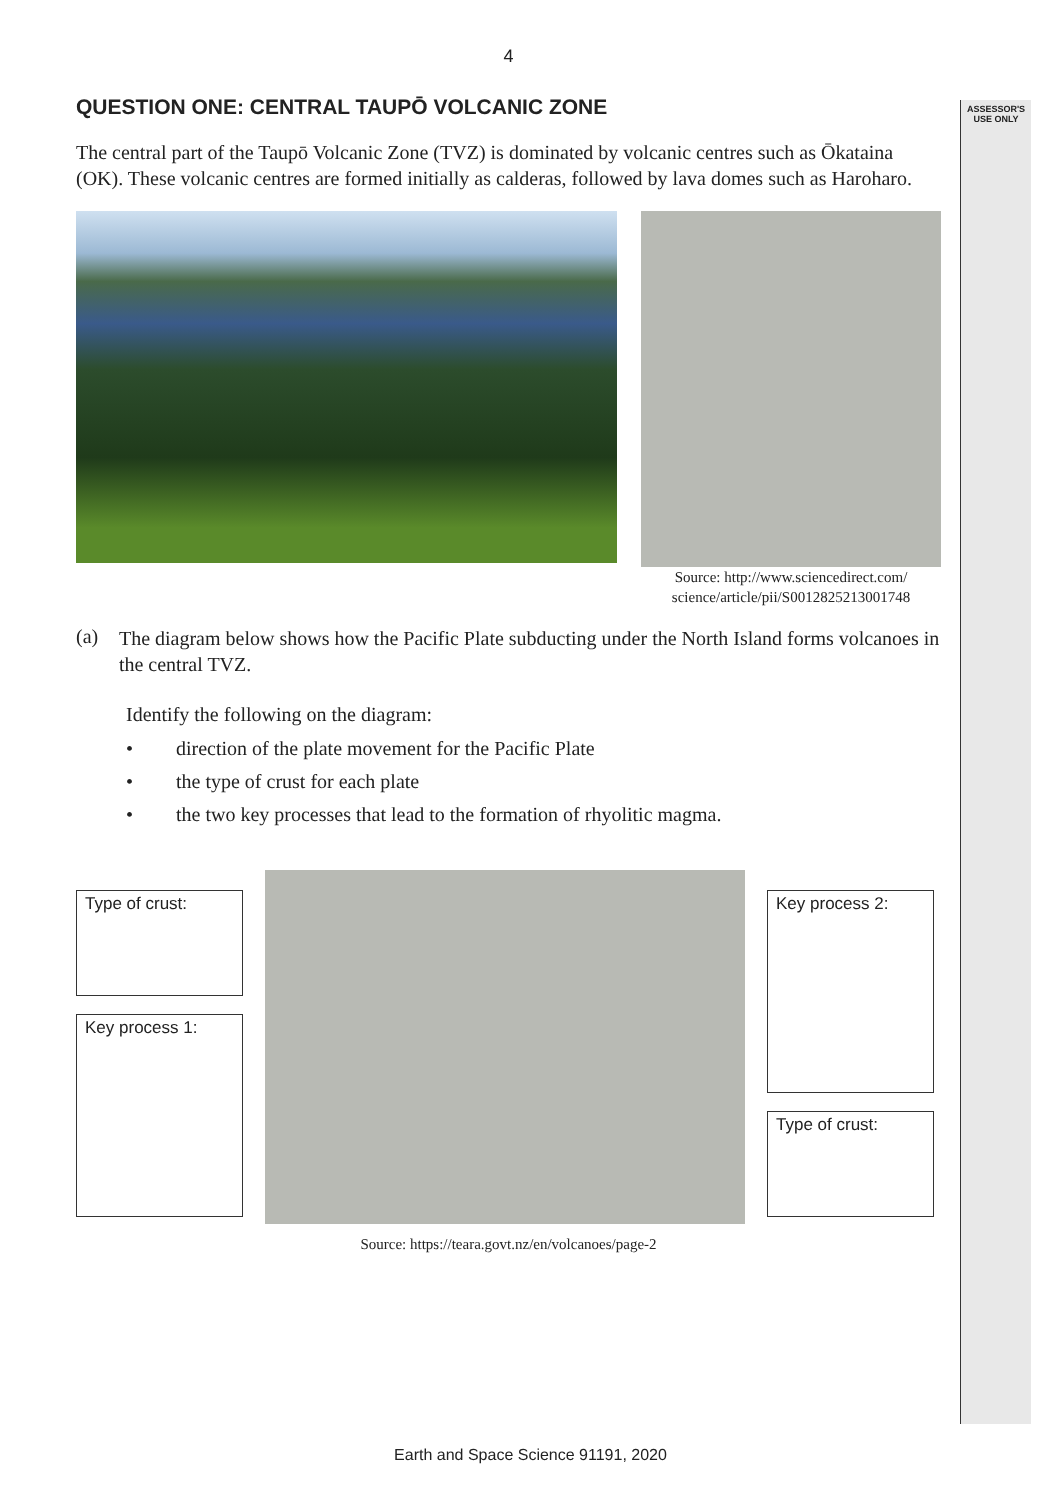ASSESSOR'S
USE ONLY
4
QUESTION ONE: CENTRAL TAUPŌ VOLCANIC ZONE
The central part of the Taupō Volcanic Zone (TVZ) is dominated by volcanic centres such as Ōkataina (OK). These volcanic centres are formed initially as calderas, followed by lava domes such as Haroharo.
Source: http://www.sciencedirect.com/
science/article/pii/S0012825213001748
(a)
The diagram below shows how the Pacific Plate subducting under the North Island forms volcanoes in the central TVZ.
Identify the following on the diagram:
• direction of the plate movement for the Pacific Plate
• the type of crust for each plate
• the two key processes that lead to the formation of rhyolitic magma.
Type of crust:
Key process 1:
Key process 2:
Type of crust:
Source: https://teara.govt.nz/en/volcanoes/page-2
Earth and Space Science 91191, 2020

## Task directions:
Repeat the data exactly as written, but without the pictures.

## Task result:
ASSESSOR'S
USE ONLY
4
QUESTION ONE: CENTRAL TAUPŌ VOLCANIC ZONE
The central part of the Taupō Volcanic Zone (TVZ) is dominated by volcanic centres such as Ōkataina (OK). These volcanic centres are formed initially as calderas, followed by lava domes such as Haroharo.
Source: http://www.sciencedirect.com/
science/article/pii/S0012825213001748
(a)
The diagram below shows how the Pacific Plate subducting under the North Island forms volcanoes in the central TVZ.
Identify the following on the diagram:
• direction of the plate movement for the Pacific Plate
• the type of crust for each plate
• the two key processes that lead to the formation of rhyolitic magma.
Type of crust:
Key process 1:
Key process 2:
Type of crust:
Source: https://teara.govt.nz/en/volcanoes/page-2
Earth and Space Science 91191, 2020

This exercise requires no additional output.